== Extracted entries ==
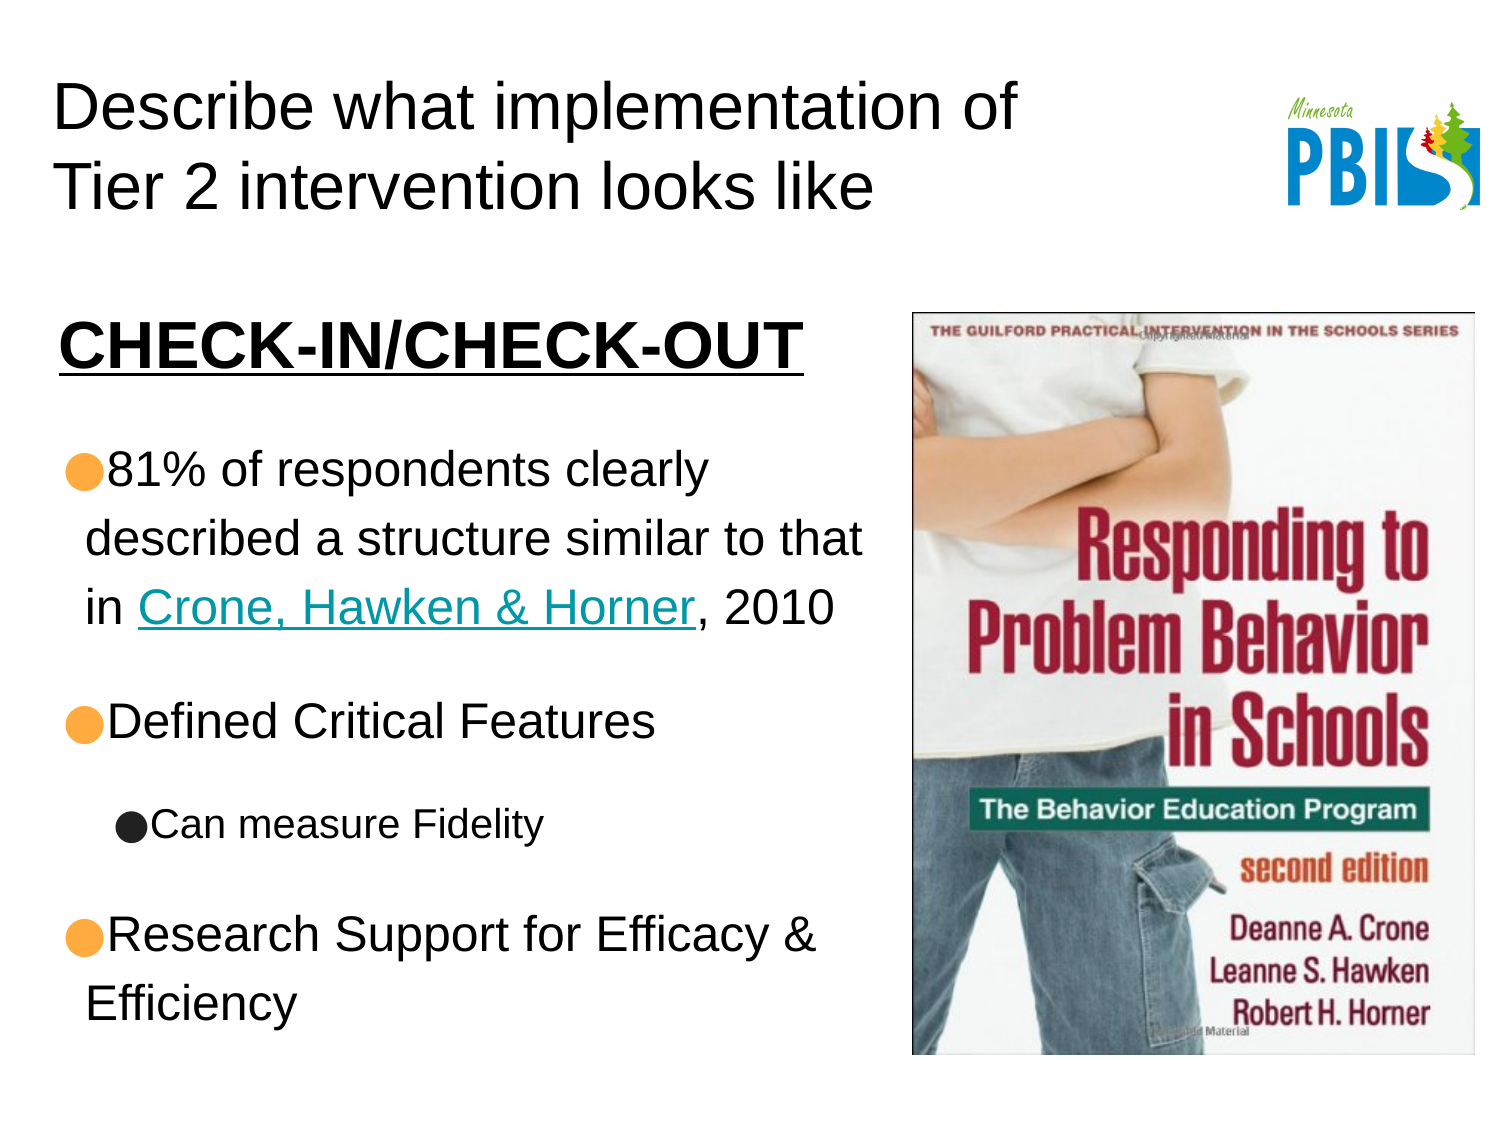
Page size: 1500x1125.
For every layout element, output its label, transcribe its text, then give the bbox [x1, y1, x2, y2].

title Describe what implementation of Tier 2 intervention looks like [37, 50, 1313, 238]
list CHECK-IN/CHECK-OUT 81% of respondents clearly described a structure similar to that in Crone, Hawken & Horner, 2010 Defined Critical Features Can measure Fidelity Research Support for Efficacy & Efficiency [24, 275, 888, 1055]
picture [1313, 97, 1480, 210]
picture [912, 312, 1476, 1055]
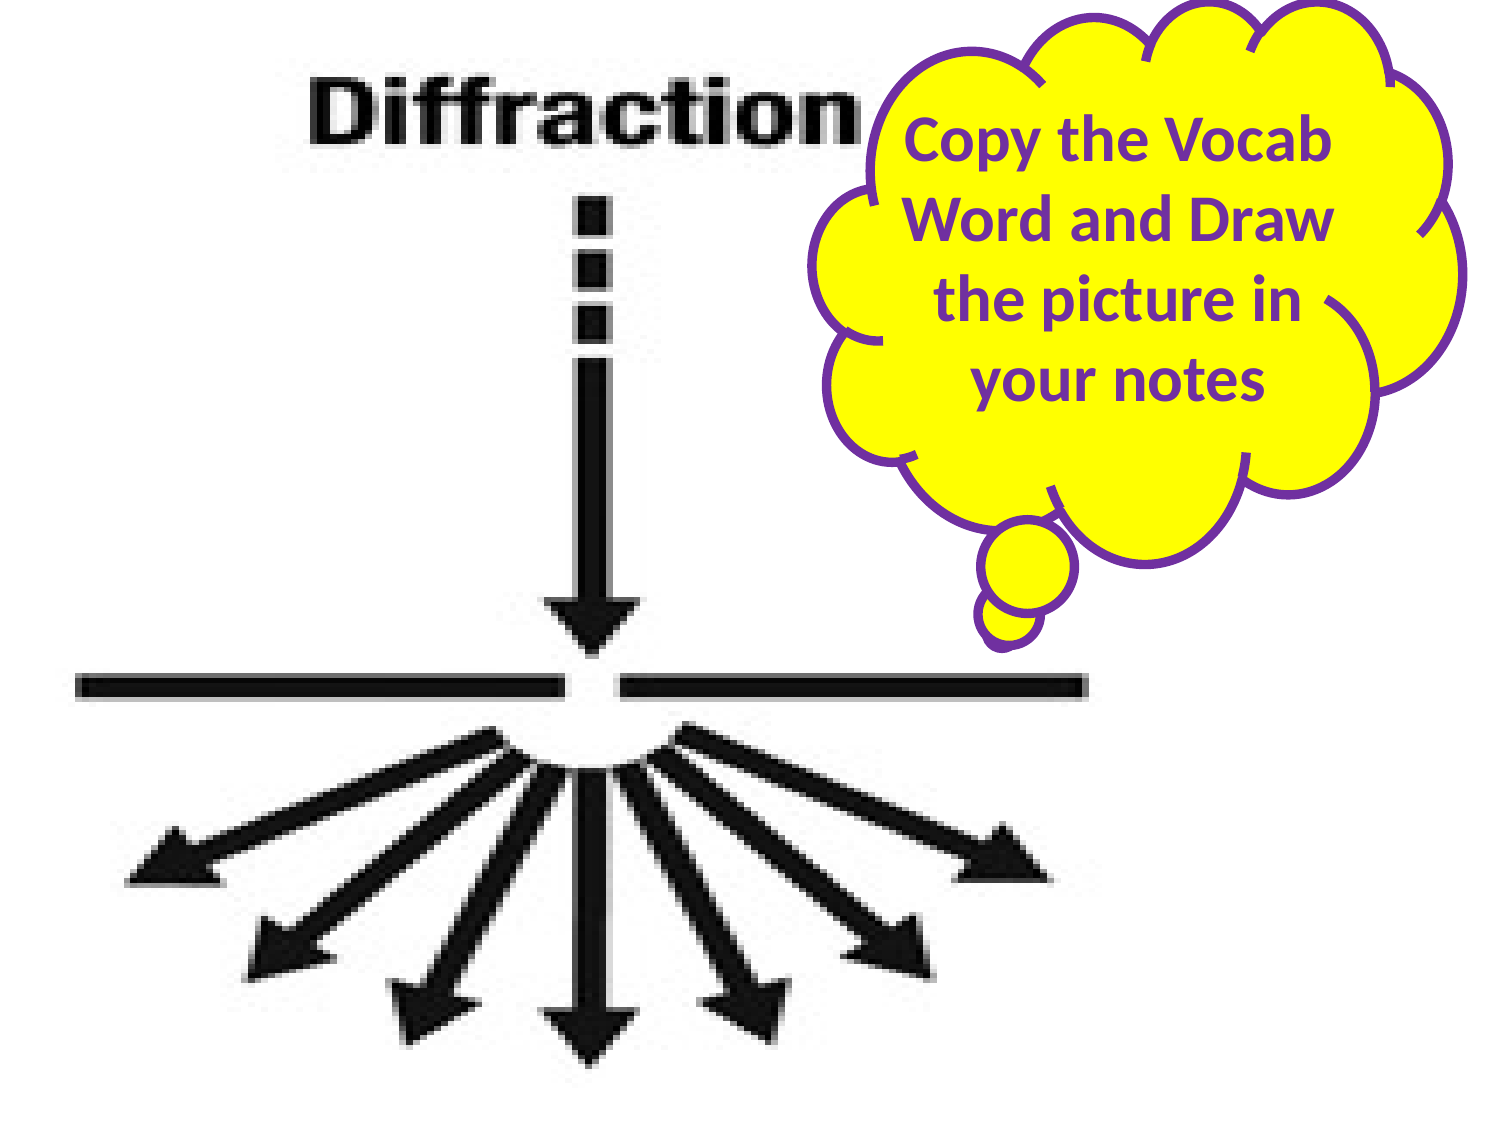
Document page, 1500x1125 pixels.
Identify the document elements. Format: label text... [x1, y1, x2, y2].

text_box [1190, 423, 1374, 555]
text_box Copy the Vocab Word and Draw the picture in your notes [1190, 87, 1388, 423]
picture [0, 0, 1188, 1117]
text_box [1189, 0, 1465, 393]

== Exercise ==
Repeat the records above verbatim. Include none of the pictures.

== Answer section ==
Page size: 1500x1125.
For every layout element, output its label, transcribe its text, then give the bbox [x1, y1, x2, y2].

title Describe what implementation of Tier 2 intervention looks like [37, 50, 1313, 238]
list CHECK-IN/CHECK-OUT 81% of respondents clearly described a structure similar to that in Crone, Hawken & Horner, 2010 Defined Critical Features Can measure Fidelity Research Support for Efficacy & Efficiency [24, 275, 888, 1055]
picture [1313, 97, 1480, 210]
picture [912, 312, 1476, 1055]
Document page, 1500x1125 pixels.
Identify the document elements. Format: label text... [x1, y1, x2, y2].

text_box [1190, 423, 1374, 555]
text_box Copy the Vocab Word and Draw the picture in your notes [1190, 87, 1388, 423]
picture [0, 0, 1188, 1117]
text_box [1189, 0, 1465, 393]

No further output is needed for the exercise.